Questions to Consider
- In a web app, you can change what the server stores without changing the client. On Midnight, changing what's disclosed means changing the Compact contract and redeploying. How does this rigidity affect your design process? Do you default to disclosing more or less?
- The hello world contract discloses everything. An observer watching the indexer sees every message stored, by whom, and when. Is this actually a problem? When would you deploy a contract that discloses everything on a privacy chain — and why would you choose Midnight over Cardano for it?
- Web developers sometimes accidentally expose private data (API keys in client bundles, secrets in error messages). Compact's
disclose()makes the boundary explicit, but doesn't prevent logical errors — you coulddisclose()the secret key itself. How does explicit-but-not-foolproof compare to the web model of implicit-and-easily-violated?
What's Next
Lesson 103.1 (Developer Documentation) will have you write a Compact contract that uses disclose() to control the privacy boundary. Lesson 103.3 will implement the TypeScript witness function that provides private data to a circuit. This lesson — the mental model — is the foundation both build on.
Conversation Starters
Take a feature from a web app you've built or used. Identify:
- What data is client-side (private to the user)

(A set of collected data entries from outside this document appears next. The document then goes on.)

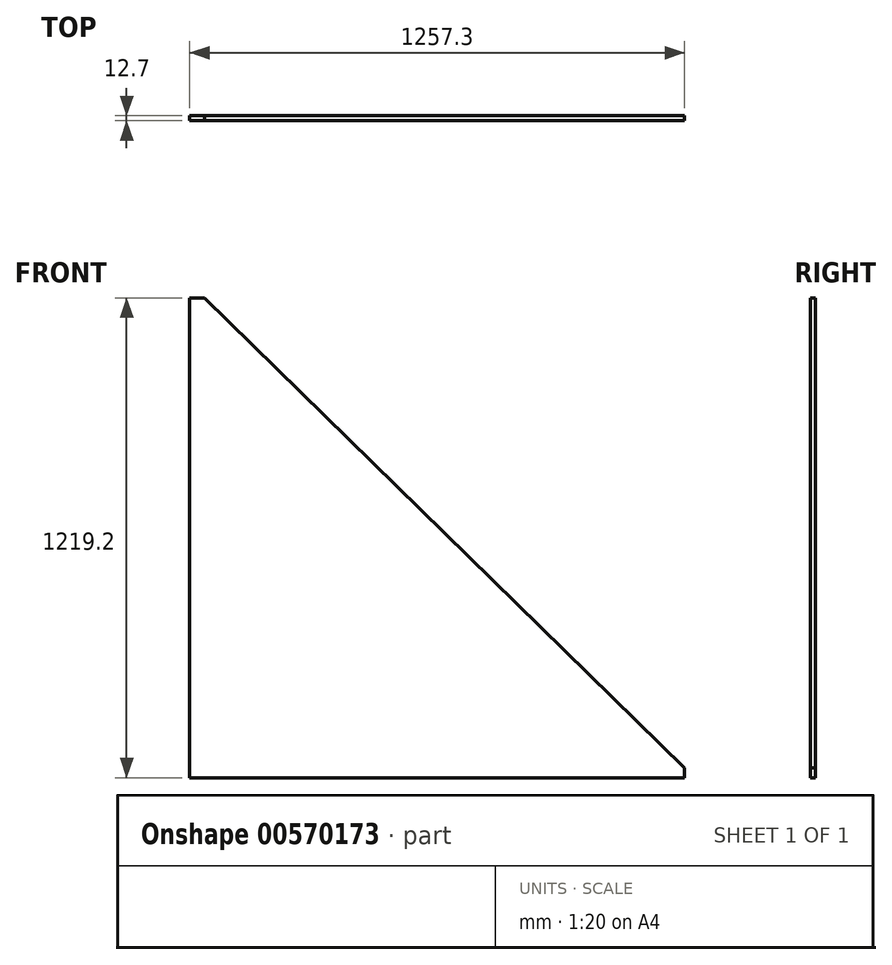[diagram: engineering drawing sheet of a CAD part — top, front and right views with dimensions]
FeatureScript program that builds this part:
annotation { "Feature Type Name" : "Feature", "Feature Type Description" : "" }
export const myFeature = defineFeature(function(context is Context, id is Id, definition is map)
    precondition{}
    {
        {
            var Q0;
            Q0=qCreatedBy(makeId("Front.planeOp"),FACE);
            var sketch = newSketch(context, id + "F0", { "sketchPlane" : qUnion([Q0])});
            skLineSegment(sketch, "E0", {"start": v(0, 0) * mm, "end": v(0, 1219.2) * mm});
            skLineSegment(sketch, "E1", {"start": v(0, 1219.2) * mm, "end": v(38.1, 1219.2) * mm});
            skLineSegment(sketch, "E2", {"start": v(38.1, 1219.2) * mm, "end": v(1257.3, 25.4) * mm});
            skLineSegment(sketch, "E3", {"start": v(1257.3, 25.4) * mm, "end": v(1257.3, 0) * mm});
            skLineSegment(sketch, "E4", {"start": v(1257.3, 0) * mm, "end": v(0, 0) * mm});
            skSolve(sketch);
        }
        {
            var Q0;
            Q0 = qSketchRegion(id + "F0", true);
            extrude(context, id + "F1", {"entities" : qUnion([Q0]), "depth" : 12.7 * mm, "offsetDistance" : 25.4 * mm});
        }
    });
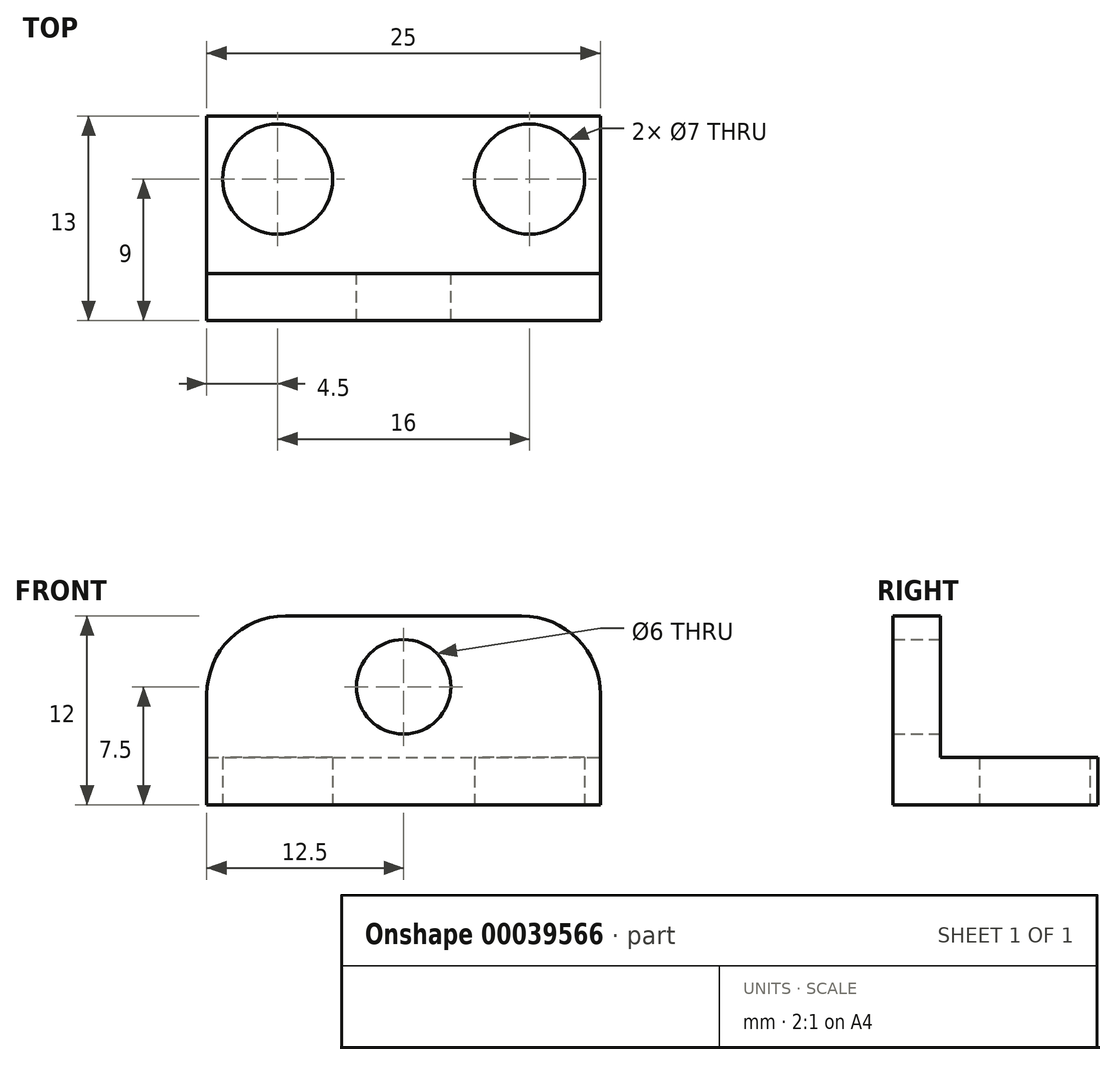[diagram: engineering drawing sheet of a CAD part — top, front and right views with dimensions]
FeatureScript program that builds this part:
annotation { "Feature Type Name" : "Feature", "Feature Type Description" : "" }
export const myFeature = defineFeature(function(context is Context, id is Id, definition is map)
    precondition{}
    {
        {
            var Q0;
            Q0=qCreatedBy(makeId("Top.planeOp"),FACE);
            var sketch = newSketch(context, id + "F0", { "sketchPlane" : qUnion([Q0])});
            skLineSegment(sketch, "E0.bottom", {"start": v(0, 0) * mm, "end": v(25, 0) * mm});
            skLineSegment(sketch, "E0.top", {"start": v(0, 10) * mm, "end": v(25, 10) * mm});
            skLineSegment(sketch, "E0.left", {"start": v(0, 0) * mm, "end": v(0, 10) * mm});
            skLineSegment(sketch, "E0.right", {"start": v(25, 0) * mm, "end": v(25, 10) * mm});
            skLineSegment(sketch, "E1", {"start": v(0, -4.44) * mm, "end": v(4.5, -4.44) * mm, "construction": true});
            skLineSegment(sketch, "E2", {"start": v(25, -4.44) * mm, "end": v(20.5, -4.44) * mm, "construction": true});
            skLineSegment(sketch, "E3", {"start": v(4.5, -4.44) * mm, "end": v(4.5, 10) * mm, "construction": true});
            skLineSegment(sketch, "E4", {"start": v(20.5, -4.44) * mm, "end": v(20.5, 10) * mm, "construction": true});
            skLineSegment(sketch, "E5", {"start": v(-3.35, 10) * mm, "end": v(-3.35, 6) * mm, "construction": true});
            skLineSegment(sketch, "E6", {"start": v(-3.35, 6) * mm, "end": v(25, 6) * mm, "construction": true});
            skCircle(sketch, "E7", {"center": v(4.5, 6) * mm, "radius": 3.5 * mm});
            skCircle(sketch, "E8", {"center": v(20.5, 6) * mm, "radius": 3.5 * mm});
            skSolve(sketch);
        }
        {
            var Q0;
            Q0=qSketchRegion(id+"F0",true);
            extrude(context, id + "F1", {"entities" : qUnion([Q0]), "depth" : 3 * mm});
        }
        {
            var Q0;
            Q0=makeQuery(id+"F1.opExtrude","SWEPT_FACE",FACE,{"disambiguationData":[OSD([sQuery(id+"F0.wireOp",EDGE,"E0.bottom")])]});
            var sketch = newSketch(context, id + "F2", { "sketchPlane" : qUnion([Q0])});
            skLineSegment(sketch, "E9.bottom", {"start": v(0, 0) * mm, "end": v(25, 0) * mm});
            skLineSegment(sketch, "E9.top", {"start": v(5, 12) * mm, "end": v(20, 12) * mm});
            skLineSegment(sketch, "E9.left", {"start": v(0, 0) * mm, "end": v(0, 7) * mm});
            skLineSegment(sketch, "E9.right", {"start": v(25, 0) * mm, "end": v(25, 7) * mm});
            skLineSegment(sketch, "E10", {"start": v(12.5, 12) * mm, "end": v(12.5, 7.5) * mm, "construction": true});
            skLineSegment(sketch, "E11", {"start": v(12.5, 7.5) * mm, "end": v(25, 7.5) * mm, "construction": true});
            skCircle(sketch, "E12", {"center": v(12.5, 7.5) * mm, "radius": 3 * mm});
            skPoint(sketch, "E13.visualSharp", {"position": v(0, 12) * mm});
            skArc(sketch, "E13.filletArc", {"start": v(5, 12) * mm, "mid": v(1.46, 10.54) * mm, "end": v(0, 7) * mm});
            skPoint(sketch, "E14.visualSharp", {"position": v(25, 12) * mm});
            skArc(sketch, "E14.filletArc", {"start": v(25, 7) * mm, "mid": v(23.54, 10.54) * mm, "end": v(20, 12) * mm});
            skSolve(sketch);
        }
        {
            var Q0;
            Q0=qSketchRegion(id+"F2",true);
            extrude(context, id + "F3", {"entities" : qUnion([Q0]), "operationType" : NewBodyOperationType.ADD, "depth" : 3 * mm});
        }
    });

- What data is server-side (visible to the backend)
- Where the boundary is (the HTTP call, the form submission, the WebSocket message)
Now redesign it for Midnight:
- What would you put in witness functions (private)?
- What would you
disclose()to the public ledger? - What changes about the trust model when "the server" is a public blockchain?
The goal isn't to make every web feature private. It's to develop the instinct for where the boundary should be — and to see that you already have that instinct from years of building client/server applications.